Digital technology is revolutionizing supply chain management, driving significant innovation. Machine learning is a concept that has been around for decades, but lately has taken on new meaning as the industry has seen massive advancements in computing power and memory. This blog series will examine how machine learning is being applied to solve some of supply chain’s toughest challenges. Today, we’re looking at intelligent customer and market segmentation.
As any manufacturer, distributor, or retailer knows, no two customers are the same. Customers’ opinions on the value of a product or service, not to mention how much they are willing to pay for it, run the gamut. On one end of the spectrum, you have value-conscious customers, who always looking for a deal. On the other end, you have customers that will only buy premium goods and services. This is true for virtually every product category available in the market, from laptops to cereal.
Companies have long recognized the importance of designing offerings to serve the needs of different markets and customers, but accomplishing this can be challenging, especially given how quickly customers’ behaviors and expectations change. Because of this volatility, many companies struggle to segment their customers and markets intelligently and provide tailored products and services to those segments on an ongoing basis. This phenomenon is affecting both business-to-consumer (B2C) companies, which cater to end consumers, and business-to-business (B2B) companies. More and more, B2B customers are expecting a B2C-like experience when interacting with other businesses.
A tough problem to solve
Some years ago, intelligent segmentation was difficult because there was too little data available for reliable analysis. With the advent of social media and the Internet of Things, this is no longer true. Instead, companies now have access to too much data – so much that they simply are unable to analyze and derive insights in a timely manner. Plus, with how quickly consumer behavior is changing, humans cannot keep pace with the analysis required to identify new correlations that are forming all the time.
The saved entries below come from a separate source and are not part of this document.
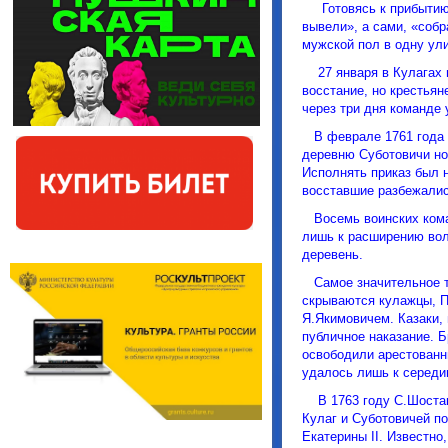
Готовясь к прибытию н
вывели», а сами, «собр
мужской пол в одну ул
27 января в Кулагах н
восстание, но крестьян
через три дня команде 
В феврале 1761 года п
деревню Суботовичи но
Исполнять приказ был 
восставшие разбежалис
Восемь воинских коман
лишь к расширению вол
деревень.
Самое значительное та
скрываются кулажцы, П
Я.Якимовичем. Казаки,
публичное наказание. 
освободили арестованн
удалось лишь к середин
В 1763 году С.Шостак
Кулаг и Суботовичей по
Екатерины II. Известно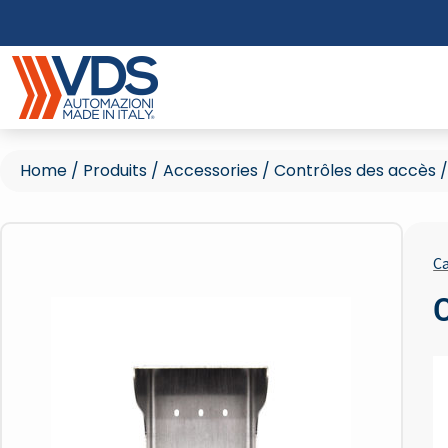
Home
/
Produits
/
Accessories
/
Contrôles des accès
Ca
C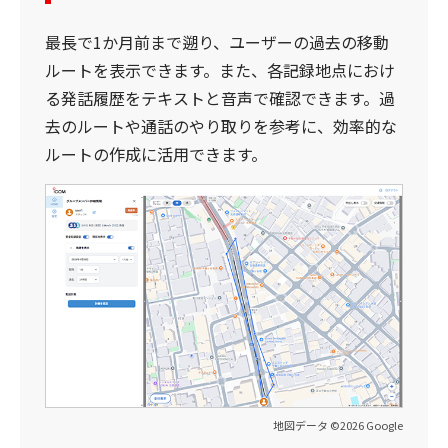
最長で1か月前まで遡り、ユーザーの過去の移動
ルートを表示できます。また、各記録地点におけ
る発話履歴をテキストと音声で確認できます。過
去のルートや通話のやり取りを参考に、効率的な
ルートの作成に活用できます。
地図データ ©2026 Google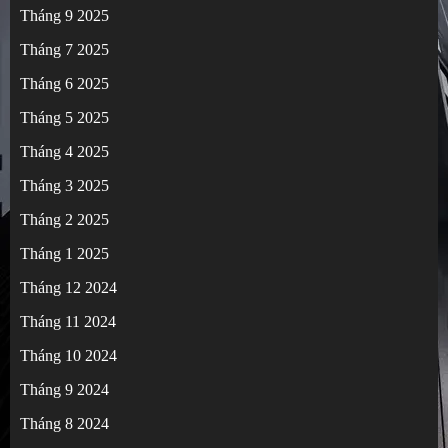
Tháng 9 2025
Tháng 7 2025
Tháng 6 2025
Tháng 5 2025
Tháng 4 2025
Tháng 3 2025
Tháng 2 2025
Tháng 1 2025
Tháng 12 2024
Tháng 11 2024
Tháng 10 2024
Tháng 9 2024
Tháng 8 2024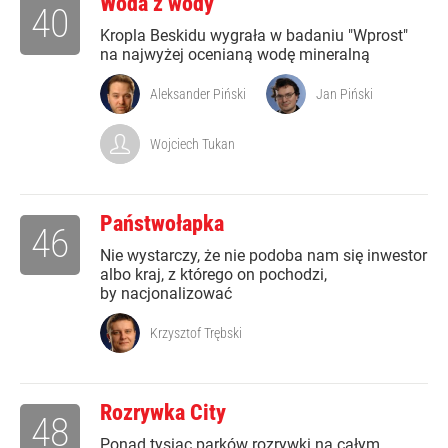
Woda z wody
40
Kropla Beskidu wygrała w badaniu "Wprost"
na najwyżej ocenianą wodę mineralną
Aleksander Piński
Jan Piński
Wojciech Tukan
Państwołapka
46
Nie wystarczy, że nie podoba nam się inwestor
albo kraj, z którego on pochodzi,
by nacjonalizować
Krzysztof Trębski
Rozrywka City
48
Ponad tysiąc parków rozrywki na całym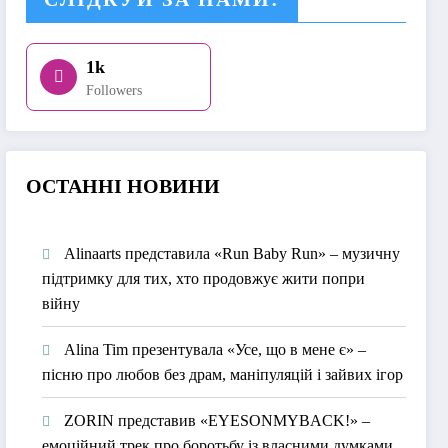
1k
Followers
О
СТАННІ НОВИНИ
Alinaarts представила «Run Baby Run» – музичну
підтримку для тих, хто продовжує жити попри
війну
Alina Tim презентувала «Усе, що в мене є» –
пісню про любов без драм, маніпуляцій і зайвих ігор
ZORIN представив «EYESONMYBACK!» –
емоційний трек про боротьбу із власними думками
Unlocking the value of intelligent segmentation
Companies obsessed with customer-centricity have a simple business reason for doing so. By identifying patterns in customer behavior (getting to the why customers buy what they buy), and then meeting those needs through an intelligent segmentation approach, companies are destined to gain market share and profitable growth. This involves creating intelligent customer-product-channel segments and then developing supply chain policies to deliver differentiated offerings to these segments (all while balancing the cost to serve each segment against the value that segment brings to the business). With machine learning, this can be done more easily and with much success.
New technology ushers in new opportunities
Today, decision and data science algorithms can sift through big data and look for customer-centric insights that are not immediately obvious to a casual observer. Techniques such as unsupervised learning, where algorithms systematically examine data looking for patterns — what a customer buys, why she buys — are powering these insights. Additionally, cloud technology frees companies from physical infrastructure limitations, providing greater CPU and memory elasticity, if needed.
Technology for creating intelligent segments based on purchasing preferences has been commercialized and is available today. In fact, consumer product companies have been leading the way in creating intelligent customer, market, and product segments and are designing supply chain policies to service the needs of those segments differently.
Leveraging machine learning for intelligent segmentation is just one way leading manufacturers, distributors, and retailers are plotting their digital supply chain journeys. Are you?